Claude Code Bedrock設定
Claude CodeでBedrockを使用するための環境変数を設定:
export ANTHROPIC_USE_BEDROCK=true
export ANTHROPIC_BEDROCK_REGION="us-east-1"
# モデル指定(オプション)
export ANTHROPIC_BEDROCK_MODEL="us.anthropic.claude-3-7-sonnet-20250219-v1:0"
export ANTHROPIC_BEDROCK_FAST_MODEL="us.anthropic.claude-3-5-haiku-20241022-v1:0"
IAM権限の設定
以下のポリシーをIAMユーザー/ロールに適用:
{
"Version": "2012-10-17",
"Statement": [
{
"Effect": "Allow",
"Action": [
"bedrock:InvokeModel",
"bedrock:InvokeModelWithResponseStream",
"bedrock:ListInferenceProfiles"
],
"Resource": [
"arn:aws:bedrock:*::foundation-model/anthropic.*",
"arn:aws:bedrock:*:*:inference-profile/*"
]
}
]
}
ステップ4:VS CodeでのMCPツール活用
設定完了後、VS CodeでMCPツールを活用します。
エージェントモードの使用
- チャットビューを開く:
Ctrl+Alt+I
(Win/Linux)/Cmd+I
(Mac) - エージェントモードをドロップダウンから選択
- ツールボタンをクリックして利用可能ツールを確認
- 必要なツールを選択/非選択
MCPリソースの追加
チャットで「Add Context > MCP Resources」を選択し、MCPサーバーからリソースを追加できます。
MCPプロンプトの実行
チャット入力ボックスで/
に続けてプロンプト名を入力:
/mcp.github.create-pr
ツール確認とセキュリティ
ツール実行時は確認ダイアログが表示されます。

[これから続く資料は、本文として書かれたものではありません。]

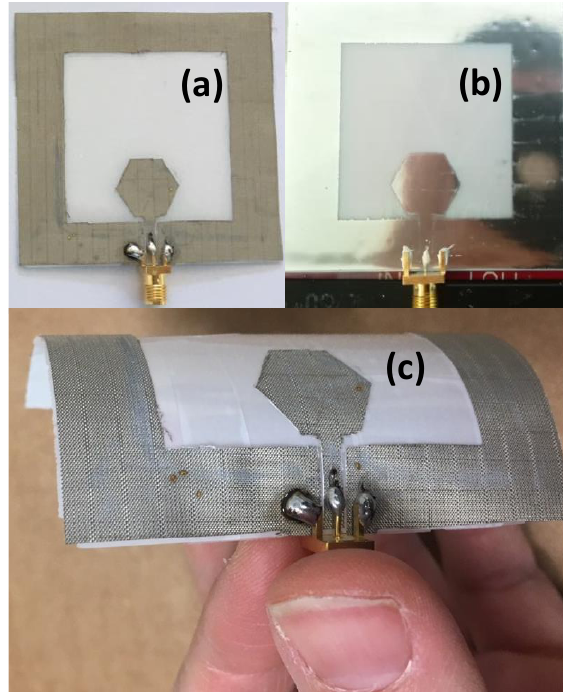
Figure 6. Manufactured prototypes of the antenna on ENrG’s Thin E-Strate using electrotextile flat ( a ); using silver conductive ink ( b ); and using electrotextile bent ( c ).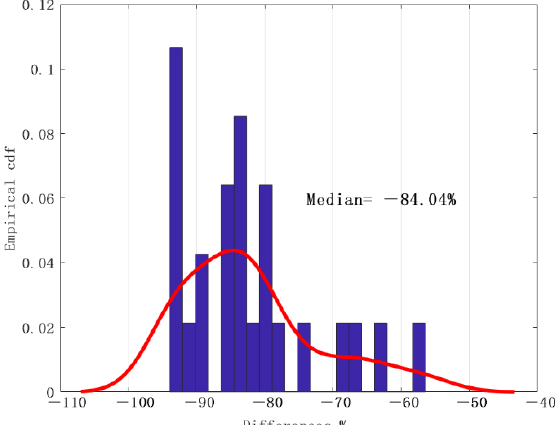
Figure 3. Histogram for relative change of CSES Ne corresponding to QJISR Ne. The Y axis represents empirical cumulative distribution function (cdf).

継続オプションで以下を選択可能:
- 現在のセッションで自動確認
- ワークスペースで自動確認
- すべての実行で自動確認
ステップ5:統合環境の動作確認とテスト
設定した環境が正しく動作するかテストします。
Claude Code動作テスト
VS Code統合ターミナルで以下をテスト:
# Claude Code起動テスト
claude
# Bedrock接続テスト
claude "Write a simple Hello World function in Python"
MCP機能テスト
MCPサーバーの動作確認:
- サーバーリスト確認:「MCP: List Servers」実行
- リソース確認:「MCP: Browse Resources」実行
- ツール動作確認:エージェントモードでファイル操作依頼
統合動作テスト
実際の開発タスクで統合機能をテスト:
テストシナリオ例:
- 既存コードの改善提案
- 新機能の実装
- バグ修正の提案
- コードレビューの実行
トラブルシューティング
よくある問題と解決方法を紹介します。
Claude Code関連の問題
問題:VS Code拡張がインストールされない
- 解決策:VS Code統合ターミナルから実行しているか確認
code
コマンドがPATHに設定されているか確認- VS Codeに拡張機能インストール権限があるか確認
問題:Bedrock接続エラー
- 解決策:AWS認証情報が正しく設定されているか確認
- リージョン設定が適切か確認
- IAM権限が適切に設定されているか確認
MCP関連の問題
問題:MCPサーバーが起動しない
- 解決策:「MCP: List Servers > Show Output」でログ確認
- 必要な依存関係(Node.js、Python等)がインストールされているか確認
- 設定ファイルの構文エラーがないか確認
問題:Docker使用時の問題
- 解決策:デタッチモード(
-d
オプション)を使用していないか確認 - コンテナが適切に動作しているか確認
権限・認証関連の問題
問題:「on-demand throughput isn’t supported」エラー
- 解決策:インファレンスプロファイルIDを使用
- 利用可能なモデルを確認:
aws bedrock list-inference-profiles --region your-region
実践的な活用例とベストプラクティス
構築した環境の効果的な活用方法を紹介します。
日常的な開発フローでの活用
コード生成・修正
- Claude Codeで要件を説明してコード生成
- MCPファイルシステムサーバーで関連ファイル参照
- VS Code差分ビューで変更内容確認
バグ修正・リファクタリング
- エラー診断情報がClaude Codeに自動共有
- MCPリソースで関連ドキュメント参照
- 修正提案をIDE内で直接確認
チーム開発での活用
コードレビュー自動化
- MCP GitHubサーバーでプルリクエスト作成
- Claude Codeでコード品質チェック
- 自動的なドキュメント生成
設定共有
.vscode/mcp.json
をバージョン管理に含める- チーム共通のMCPサーバー設定
- プロジェクト固有のAI開発環境
パフォーマンス最適化
モデル選択の最適化
- 高速作業:Claude 3.5 Haiku
- 複雑な作業:Claude 3.7 Sonnet
- コスト重視:適切なモデル選択
リソース管理
- 不要なMCPサーバーは停止
- ワークスペース固有の設定活用
- セキュリティ設定の適切な管理
まとめ
本記事では、Claude Code、MCP、Amazon Bedrockを統合したAI開発環境の構築方法を5つのステップで解説しました。
構築のポイント:
- 段階的な設定:各コンポーネントを順序立てて設定
- 設定の共有:チーム開発での効率化
- セキュリティの考慮:適切な権限管理
- 継続的な最適化:使用状況に応じた調整
これらのツールを組み合わせることで、従来の開発フローを大幅に効率化し、より創造的な開発作業に集中できる環境を構築できます。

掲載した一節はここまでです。